[DATA — start]

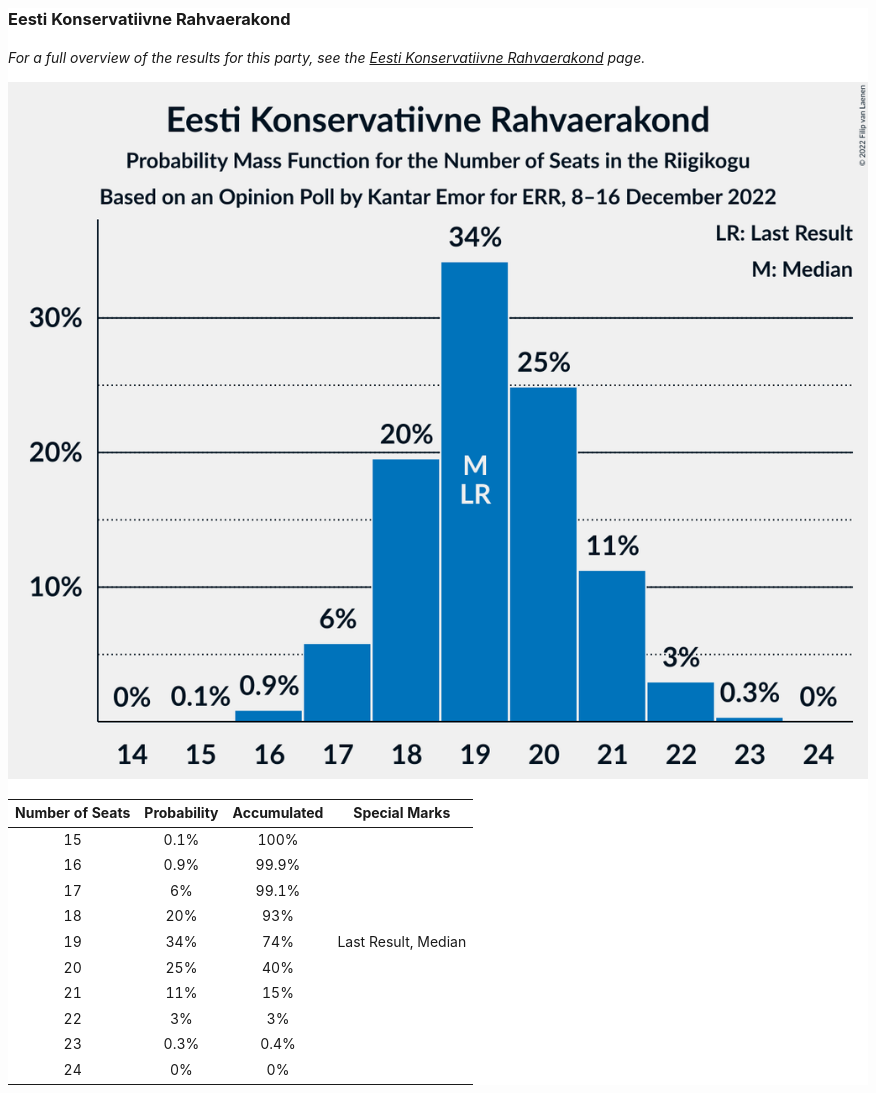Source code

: ### Eesti Konservatiivne Rahvaerakond

*For a full overview of the results for this party, see the [Eesti Konservatiivne Rahvaerakond](party-eestikonservatiivnerahvaerakond.html) page.*

![Graph with seats probability mass function not yet produced](2022-12-16-KantarEmor-seats-pmf-eestikonservatiivnerahvaerakond.png "Seats Probability Mass Function")

| Number of Seats | Probability | Accumulated | Special Marks |
|:---------------:|:-----------:|:-----------:|:-------------:|
| 15 | 0.1% | 100% |  |
| 16 | 0.9% | 99.9% |  |
| 17 | 6% | 99.1% |  |
| 18 | 20% | 93% |  |
| 19 | 34% | 74% | Last Result, Median |
| 20 | 25% | 40% |  |
| 21 | 11% | 15% |  |
| 22 | 3% | 3% |  |
| 23 | 0.3% | 0.4% |  |
| 24 | 0% | 0% |  |
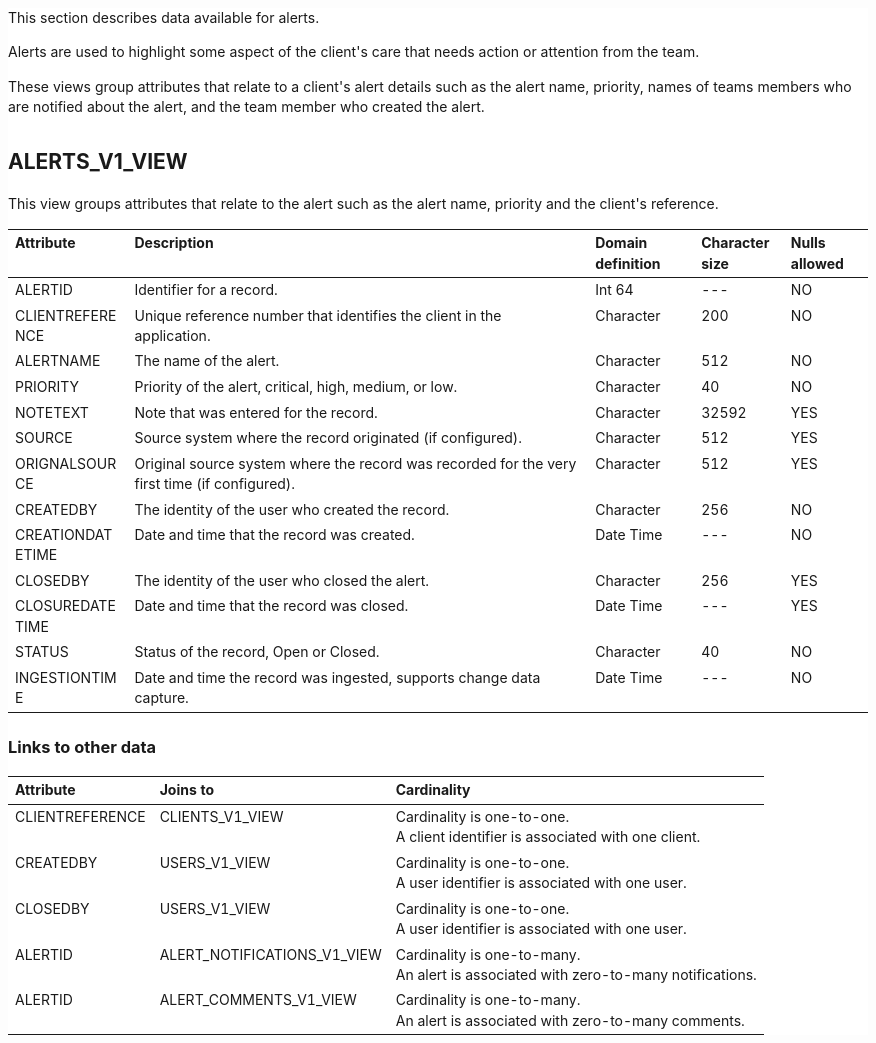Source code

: 

This section describes data available for alerts.

Alerts are used to highlight some aspect of the client's care that needs action or attention from the team.

These views group attributes that relate to a client's alert details such as the alert name, priority, names of teams members who are notified about the alert, and the team member who created the alert.

## ALERTS_V1_VIEW

This view groups attributes that relate to the alert such as the alert name, priority and the client's reference.

| Attribute | Description | Domain definition | Character size | Nulls allowed |
| :-------------- | :------ |:------ |:------ |:------ |
| ALERTID|  Identifier for a record.  |  Int 64|--- |NO|
| CLIENTREFERENCE| Unique reference number that identifies the client in the application. | Character| 200|NO|
| ALERTNAME| The name of the alert. | Character| 512|NO|
| PRIORITY| Priority of the alert, critical, high, medium, or low. | Character| 40|NO|
| NOTETEXT| Note that was entered for the record. | Character| 32592|YES|
| SOURCE| Source system where the record originated (if configured). | Character| 512|YES|
| ORIGNALSOURCE| Original source system where the record was recorded for the very first time (if configured). | Character| 512|YES|
| CREATEDBY| The identity of the user who created the record.  | Character| 256|NO|
| CREATIONDATETIME| Date and time that the record was created. | Date Time|---  |NO|
| CLOSEDBY|The identity of the user who closed the alert.  | Character| 256|YES|
| CLOSUREDATETIME| Date and time that the record was closed. | Date Time|---  |YES|
| STATUS| Status of the record, Open or Closed.| Character| 40|NO|
| INGESTIONTIME| Date and time the record was ingested, supports change data capture. | Date Time|---  |NO|

### Links to other data


| Attribute | Joins to|Cardinality |
| :-------------- | :------ |:------ |
| CLIENTREFERENCE| CLIENTS_V1_VIEW | Cardinality is one-to-one.<br /> A client identifier is associated with one client.|
| CREATEDBY | USERS_V1_VIEW | Cardinality is one-to-one.<br /> A user identifier is associated with one user. |
| CLOSEDBY | USERS_V1_VIEW| Cardinality is one-to-one.<br /> A user identifier is associated with one user. |
| ALERTID | ALERT_NOTIFICATIONS_V1_VIEW| Cardinality is one-to-many. <br/> An alert is associated with zero-to-many notifications. |
| ALERTID | ALERT_COMMENTS_V1_VIEW| Cardinality is one-to-many. <br/> An alert is associated with zero-to-many comments. |
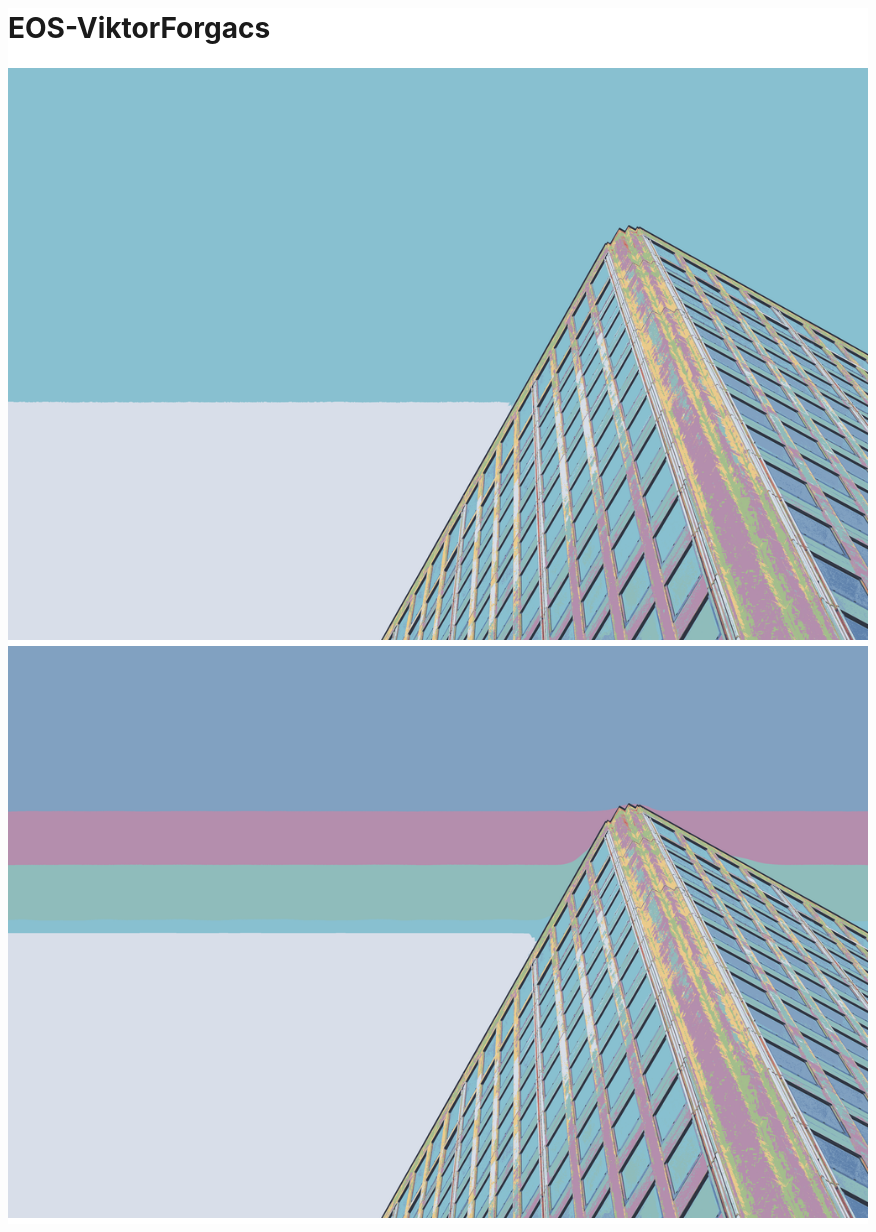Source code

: # EOS-ViktorForgacs
![](dynamic-wallpapers/EOS-ViktorForgacs/ign_EOS-ViktorForgacs01.png)
![](dynamic-wallpapers/EOS-ViktorForgacs/ign_EOS-ViktorForgacs02.png)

[DATA — finish]

▸ ACTIVITY
Report, for the data above, every line in which the string "dynamic" appears.

▸ WRITTEN ANSWER
![](dynamic-wallpapers/EOS-ViktorForgacs/ign_EOS-ViktorForgacs01.png)
![](dynamic-wallpapers/EOS-ViktorForgacs/ign_EOS-ViktorForgacs02.png)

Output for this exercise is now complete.